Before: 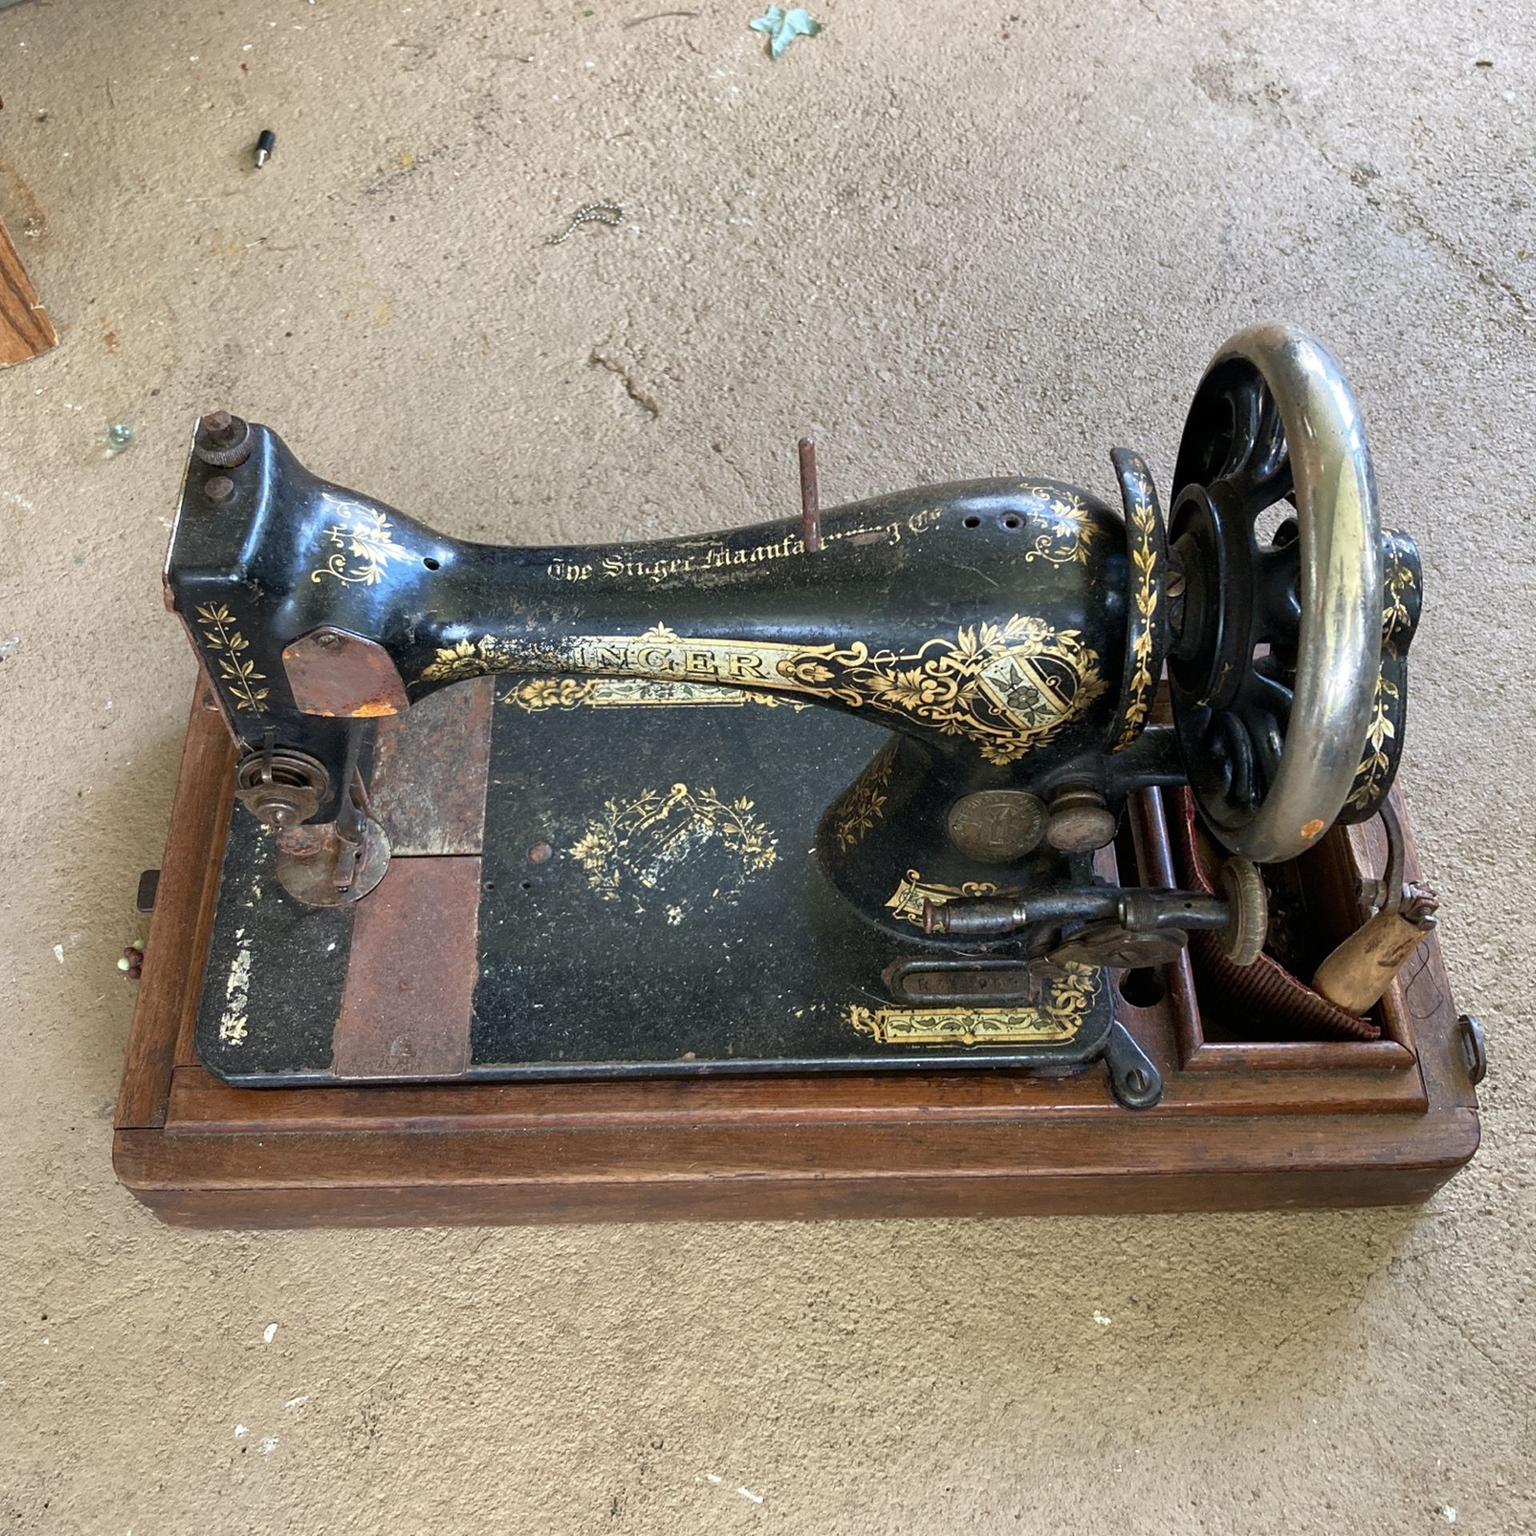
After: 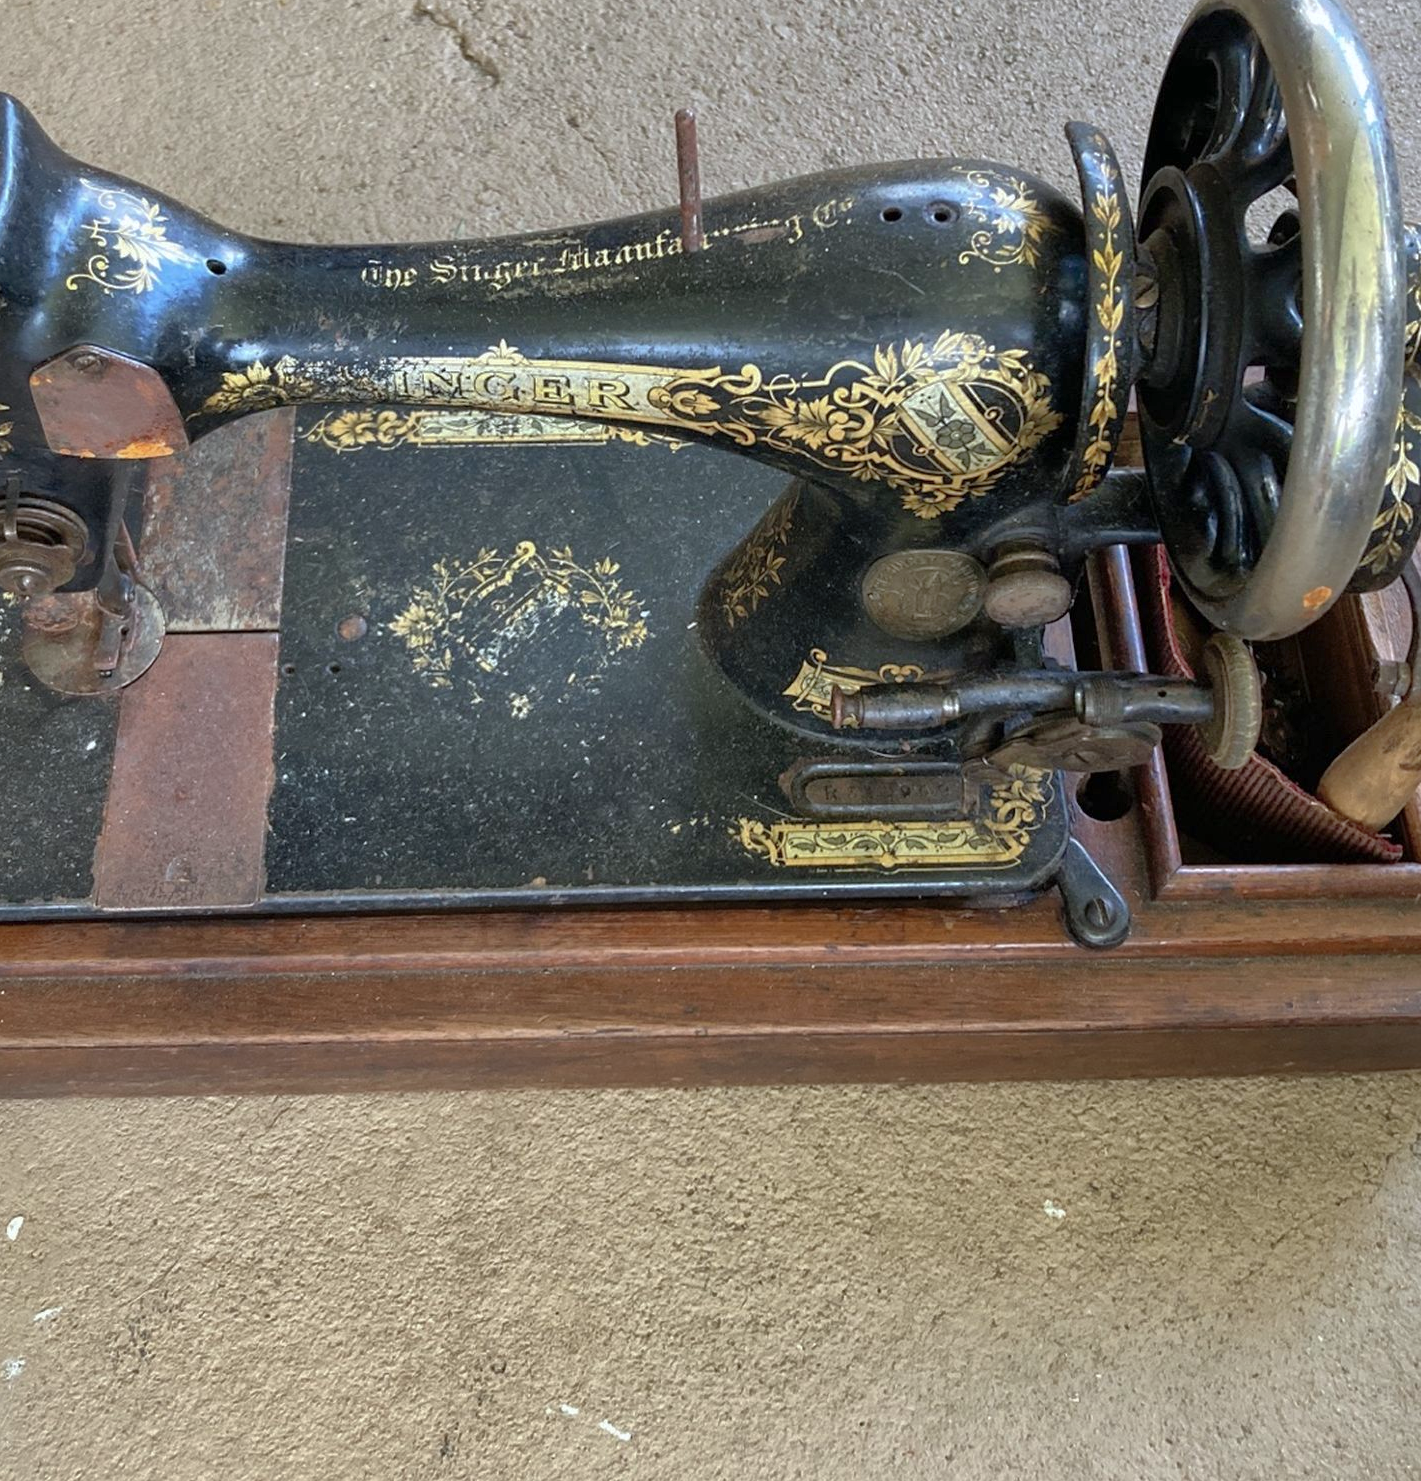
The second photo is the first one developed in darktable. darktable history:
exposure: compensate highlight preservation false
white balance: red 0.982, blue 1.018
shadows and highlights: on, module defaults
crop: left 16.871%, top 22.857%, right 9.116%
____________
:: What you need to do ::
Switch "developed" to "edited" and write out all the material again with no other changes. Leave the pictures out.

:: Correct response ::
Before: 
After: 
The second photo is the first one edited in darktable. darktable history:
exposure: compensate highlight preservation false
white balance: red 0.982, blue 1.018
shadows and highlights: on, module defaults
crop: left 16.871%, top 22.857%, right 9.116%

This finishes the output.